28:53: The multi-agent part is interesting. When I was doing this study on the Scratch copilot, we had a design session at the end with the kids. This theme of agents and multiple agents emerged. Many of them wanted that, and wanted to run simulations. We talked about the Scratch community because it’s social learning, so I asked them what happens if some of the games are done by agents. Would you like to know that? It’s something they want, and something they want to be transparent about.

30:41: A hybrid online community that includes kids and agents isn’t science fiction. The technology already exists.

30:54: I’m collaborating with the folks who created a technology called Infinibranch that lets you create a lot of virtual environments where you can test agents and see agents in action.
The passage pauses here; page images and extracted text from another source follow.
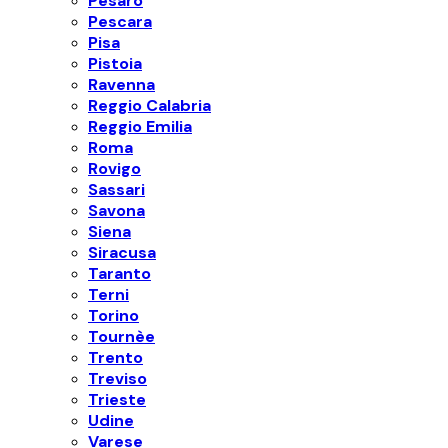
Pesaro
Pescara
Pisa
Pistoia
Ravenna
Reggio Calabria
Reggio Emilia
Roma
Rovigo
Sassari
Savona
Siena
Siracusa
Taranto
Terni
Torino
Tournèe
Trento
Treviso
Trieste
Udine
Varese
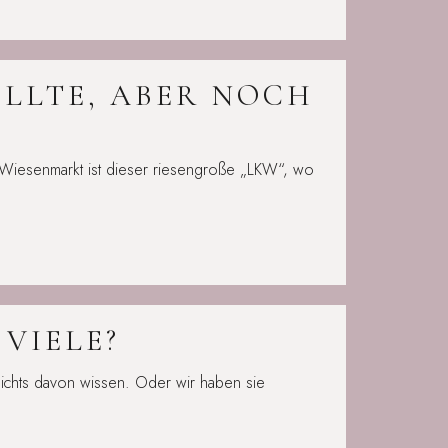
OLLTE, ABER NOCH
 Wiesenmarkt ist dieser riesengroße „LKW“, wo
 VIELE?
nichts davon wissen. Oder wir haben sie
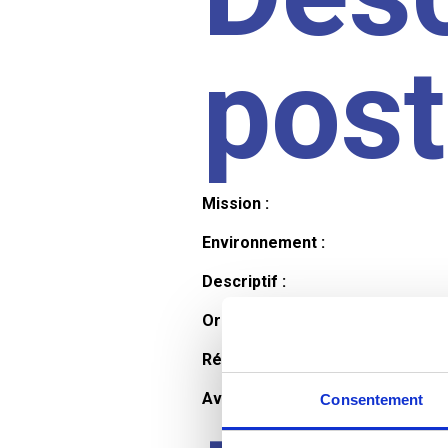
pos
Mission :
Environnement :
Descriptif :
Organisation et horaires :
Rémunération :
Avantages :
Consentement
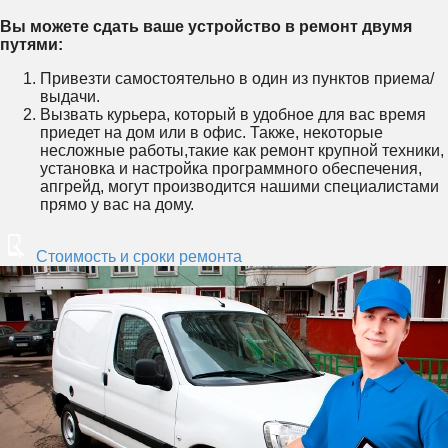
Вы можете сдать ваше устройство в ремонт двумя
путями:
Привезти самостоятельно в один из пунктов приема/
выдачи.
Вызвать курьера, который в удобное для вас время
приедет на дом или в офис. Также, некоторые
несложные работы,такие как ремонт крупной техники,
установка и настройка программного обеспечения,
апгрейд, могут производится нашими специалистами
прямо у вас на дому.
Стоимость и сроки ремонта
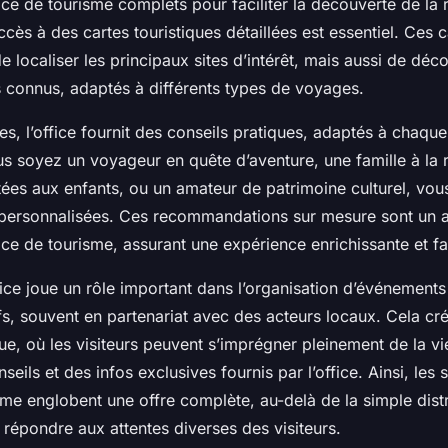
fice de tourisme complets pour faciliter la découverte de la 
accès à des cartes touristiques détaillées est essentiel. Ces 
 localiser les principaux sites d’intérêt, mais aussi de déc
s connus, adaptés à différents types de voyages.
es, l’office fournit des conseils pratiques, adaptés à chaque
us soyez un voyageur en quête d’aventure, une famille à la
tées aux enfants, ou un amateur de patrimoine culturel, vou
personnalisées. Ces recommandations sur mesure sont un a
fice de tourisme, assurant une expérience enrichissante et fac
office joue un rôle important dans l’organisation d’événements 
ifs, souvent en partenariat avec des acteurs locaux. Cela cr
, où les visiteurs peuvent s’imprégner pleinement de la vie
seils et des infos exclusives fournis par l’office. Ainsi, les 
isme englobent une offre complète, au-delà de la simple dist
répondre aux attentes diverses des visiteurs.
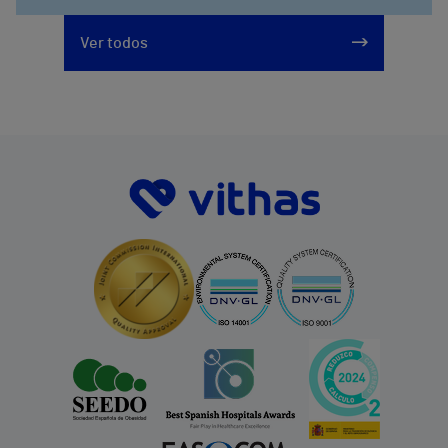
Ver todos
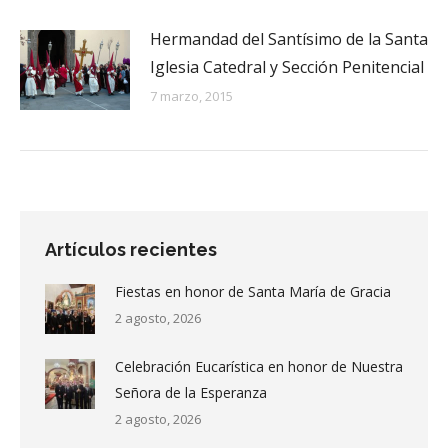
Hermandad del Santísimo de la Santa
Iglesia Catedral y Sección Penitencial
7 marzo, 2015
Artículos recientes
Fiestas en honor de Santa María de Gracia
2 agosto, 2026
Celebración Eucarística en honor de Nuestra
Señora de la Esperanza
2 agosto, 2026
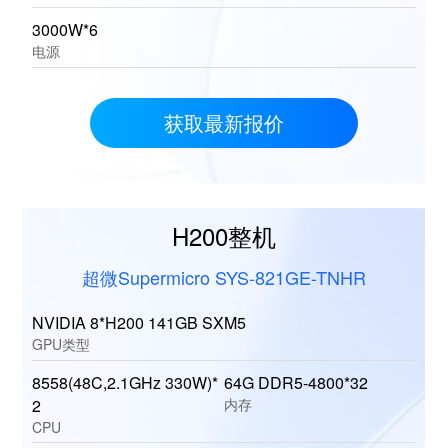
3000W*6
电源
获取最新报价
H200整机
超微Supermicro SYS-821GE-TNHR
NVIDIA 8*H200 141GB SXM5
GPU类型
8558(48C,2.1GHz 330W)*
64G DDR5-4800*32
2
内存
CPU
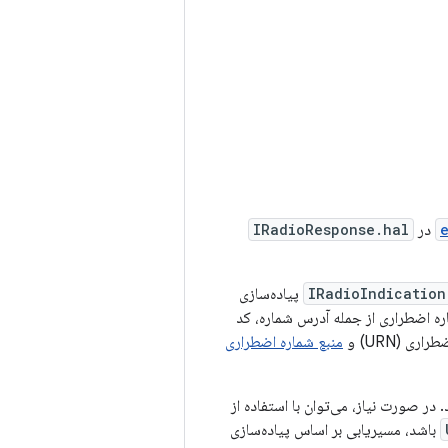
در
IRadioResponse.hal
IRadioIndication
پیاده‌سازی
ره اضطراری از جمله آدرس شماره، کد
ری (URN) و
منبع شماره اضطراری
 در صورت نیاز، می‌توان با استفاده از
باشد، مسیریابی بر اساس پیاده‌سازی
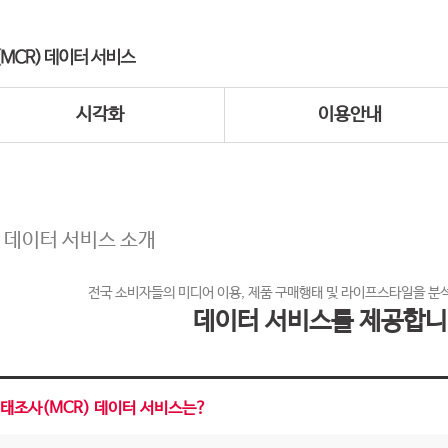
시각화
이용안내
 데이터 서비스 소개
전국 소비자들의 미디어 이용, 제품 구매행태 및 라이프스타일을 분
데이터 서비스를 제공합니
태조사(MCR) 데이터 서비스는?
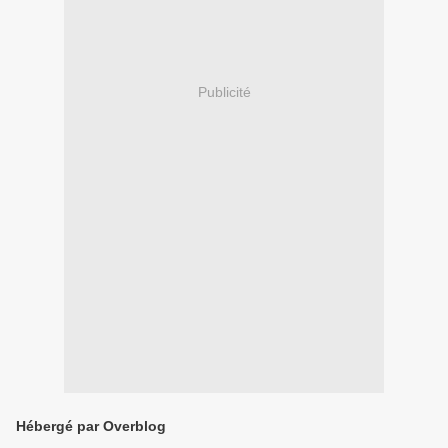
Publicité
Hébergé par Overblog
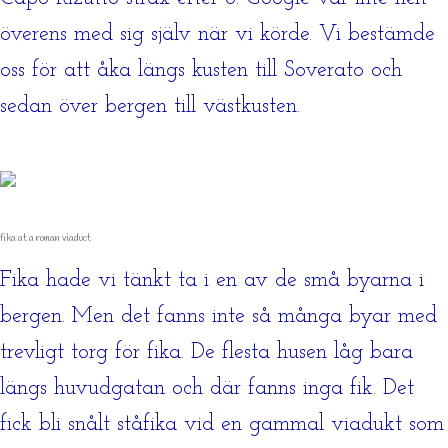
överens med sig själv när vi körde. Vi bestämde
oss för att åka längs kusten till Soverato och
sedan över bergen till västkusten.
fika at a roman viaduct
Fika hade vi tänkt ta i en av de små byarna i
bergen. Men det fanns inte så många byar med
trevligt torg för fika. De flesta husen låg bara
längs huvudgatan och där fanns inga fik. Det
fick bli snålt ståfika vid en gammal viadukt som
We’re clearly going to have agents that can take actions. I told them what kids wanted, and they said, “Let’s make it happen.” It’s definitely going to be an area of simulations and tools for thought. I think it’s one of the most exciting areas. You can run 10 experiments at once, or 100.

32:23: In the enterprise, a lot of enterprise people get ahead of themselves. Let’s get one agent working well first. A lot of the vendors are getting ahead of themselves.

32:49: Absolutely. It’s one thing to do a demo; it’s another thing to get it to work reliably.